Limb landmark coordinates:
%%

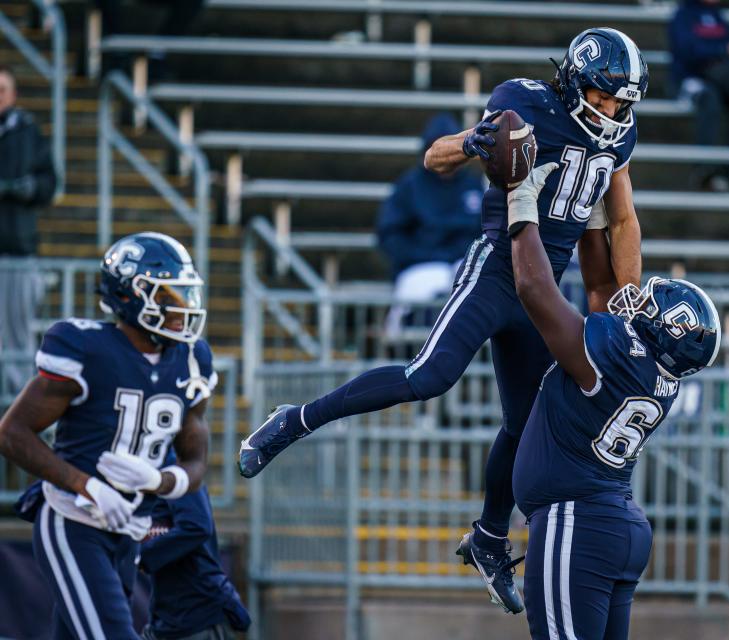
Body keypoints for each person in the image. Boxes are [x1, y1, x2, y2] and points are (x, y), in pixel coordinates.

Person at [239, 27, 649, 615]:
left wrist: (625, 295)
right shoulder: (527, 102)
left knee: (528, 420)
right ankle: (294, 420)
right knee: (427, 376)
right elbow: (436, 159)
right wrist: (475, 141)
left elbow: (624, 219)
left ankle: (488, 536)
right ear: (574, 82)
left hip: (544, 288)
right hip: (496, 269)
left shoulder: (617, 135)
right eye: (604, 97)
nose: (612, 111)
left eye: (621, 102)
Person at [504, 162, 721, 638]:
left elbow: (534, 289)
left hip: (577, 520)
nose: (638, 300)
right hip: (617, 523)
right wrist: (593, 219)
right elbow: (604, 292)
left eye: (650, 305)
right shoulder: (661, 374)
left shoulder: (617, 353)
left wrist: (520, 200)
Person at [0, 232, 215, 640]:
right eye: (167, 296)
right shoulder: (87, 349)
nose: (182, 309)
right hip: (73, 520)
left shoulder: (191, 360)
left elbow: (196, 462)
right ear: (129, 297)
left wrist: (159, 481)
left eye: (185, 295)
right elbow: (12, 433)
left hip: (130, 531)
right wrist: (87, 486)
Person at [377, 112, 484, 338]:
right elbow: (390, 234)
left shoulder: (473, 185)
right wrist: (425, 255)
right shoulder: (410, 185)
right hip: (420, 268)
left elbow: (484, 232)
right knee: (416, 297)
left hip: (463, 265)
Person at [139, 457, 251, 640]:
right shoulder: (145, 470)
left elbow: (196, 526)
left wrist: (139, 556)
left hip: (197, 617)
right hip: (167, 620)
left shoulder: (175, 466)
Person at [0, 64, 57, 396]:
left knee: (17, 337)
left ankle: (16, 408)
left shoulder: (28, 132)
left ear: (14, 95)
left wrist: (28, 188)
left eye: (2, 89)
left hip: (16, 249)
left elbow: (50, 183)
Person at [668, 0, 729, 191]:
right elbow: (687, 51)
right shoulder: (683, 14)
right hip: (690, 79)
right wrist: (726, 50)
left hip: (718, 79)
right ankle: (703, 168)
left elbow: (728, 45)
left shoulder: (718, 15)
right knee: (709, 98)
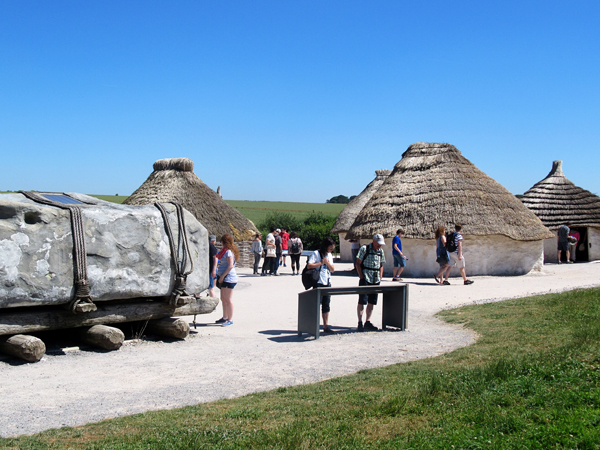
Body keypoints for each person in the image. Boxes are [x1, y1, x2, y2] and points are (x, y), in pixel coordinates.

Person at [355, 234, 386, 331]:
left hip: (375, 279)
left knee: (372, 301)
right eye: (378, 243)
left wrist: (380, 276)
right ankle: (359, 322)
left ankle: (367, 321)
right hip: (366, 278)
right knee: (362, 300)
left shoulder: (380, 251)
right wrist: (361, 276)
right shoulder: (364, 249)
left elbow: (381, 265)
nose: (380, 245)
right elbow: (358, 263)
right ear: (374, 241)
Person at [307, 237, 336, 333]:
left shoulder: (330, 256)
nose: (332, 250)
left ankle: (325, 326)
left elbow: (332, 269)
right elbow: (309, 265)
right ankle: (313, 326)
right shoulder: (316, 253)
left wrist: (327, 263)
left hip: (327, 281)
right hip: (318, 282)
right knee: (315, 305)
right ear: (326, 246)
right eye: (331, 248)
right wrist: (320, 263)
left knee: (326, 305)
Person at [215, 234, 239, 327]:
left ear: (223, 242)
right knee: (223, 298)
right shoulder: (226, 251)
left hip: (229, 278)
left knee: (228, 299)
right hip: (225, 277)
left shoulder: (228, 252)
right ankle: (225, 317)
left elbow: (230, 266)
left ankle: (230, 319)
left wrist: (222, 276)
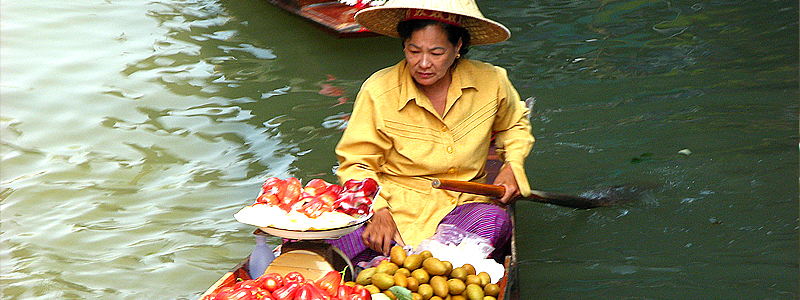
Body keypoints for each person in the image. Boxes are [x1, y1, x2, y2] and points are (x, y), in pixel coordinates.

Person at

%%

What the task asks
Please, without any pictures, retype the records exactly as they appear.

Problem solution
Body keypoints for each person in the image. Boxes are [x1, y1, x2, y2] and points are (x, y), in pixel coordinates.

Person at [239, 27, 649, 615]:
left wrist: (625, 295)
right shoulder: (527, 102)
left knee: (528, 420)
right ankle: (294, 420)
right knee: (427, 376)
right elbow: (436, 159)
right wrist: (475, 141)
left elbow: (624, 219)
left ankle: (488, 536)
right ear: (574, 82)
left hip: (544, 288)
right hip: (496, 269)
left shoulder: (617, 135)
right eye: (604, 97)
nose: (612, 111)
left eye: (621, 102)
Person at [504, 162, 721, 638]:
left elbow: (534, 289)
left hip: (577, 520)
nose: (638, 300)
right hip: (617, 523)
right wrist: (593, 219)
right elbow: (604, 292)
left eye: (650, 305)
right shoulder: (661, 374)
left shoulder: (617, 353)
left wrist: (520, 200)
Person at [0, 232, 215, 640]:
right eye: (167, 296)
right shoulder: (87, 349)
nose: (182, 309)
right hip: (73, 520)
left shoulder: (191, 360)
left elbow: (196, 462)
right ear: (129, 297)
left wrist: (159, 481)
left eye: (185, 295)
right elbow: (12, 433)
left hip: (130, 531)
right wrist: (87, 486)
Person at [377, 112, 484, 338]:
right elbow: (390, 234)
left shoulder: (473, 185)
right wrist: (425, 255)
right shoulder: (410, 185)
right hip: (420, 268)
left elbow: (484, 232)
right knee: (416, 297)
left hip: (463, 265)
Person at [139, 457, 251, 640]:
right shoulder: (145, 470)
left elbow: (196, 526)
left wrist: (139, 556)
left hip: (197, 617)
right hip: (167, 620)
left shoulder: (175, 466)
Person at [0, 64, 57, 396]:
left knee: (17, 337)
left ankle: (16, 408)
left shoulder: (28, 132)
left ear: (14, 95)
left wrist: (28, 188)
left eye: (2, 89)
left hip: (16, 249)
left elbow: (50, 183)
Person at [668, 0, 729, 191]:
right elbow: (687, 51)
right shoulder: (683, 14)
right hip: (690, 79)
right wrist: (726, 50)
left hip: (718, 79)
right ankle: (703, 168)
left elbow: (728, 45)
left shoulder: (718, 15)
right knee: (709, 98)
Body keypoints for each person in the image. Boxes are [x1, y1, x2, y2] and points are (x, y), in pixel coordinates.

Person at [355, 234, 386, 331]:
left hip: (375, 279)
left knee: (372, 301)
right eye: (378, 243)
left wrist: (380, 276)
right ankle: (359, 322)
left ankle: (367, 321)
right hip: (366, 278)
right knee: (362, 300)
left shoulder: (380, 251)
right wrist: (361, 276)
right shoulder: (364, 249)
left elbow: (381, 265)
nose: (380, 245)
right elbow: (358, 263)
right ear: (374, 241)
Person at [307, 237, 336, 333]:
left shoulder: (330, 256)
nose: (332, 250)
left ankle: (325, 326)
left elbow: (332, 269)
right elbow: (309, 265)
right ankle: (313, 326)
right shoulder: (316, 253)
left wrist: (327, 263)
left hip: (327, 281)
right hip: (318, 282)
right knee: (315, 305)
right ear: (326, 246)
right eye: (331, 248)
right wrist: (320, 263)
left knee: (326, 305)
Person at [215, 234, 239, 327]:
left ear: (223, 242)
right knee: (223, 298)
right shoulder: (226, 251)
left hip: (229, 278)
left knee: (228, 299)
right hip: (225, 277)
left shoulder: (228, 252)
right ankle: (225, 317)
left elbow: (230, 266)
left ankle: (230, 319)
left wrist: (222, 276)
Body keypoints for each person in the image. Boxes are [x1, y1, x2, y2] and points are (x, y), in pixel coordinates.

Person at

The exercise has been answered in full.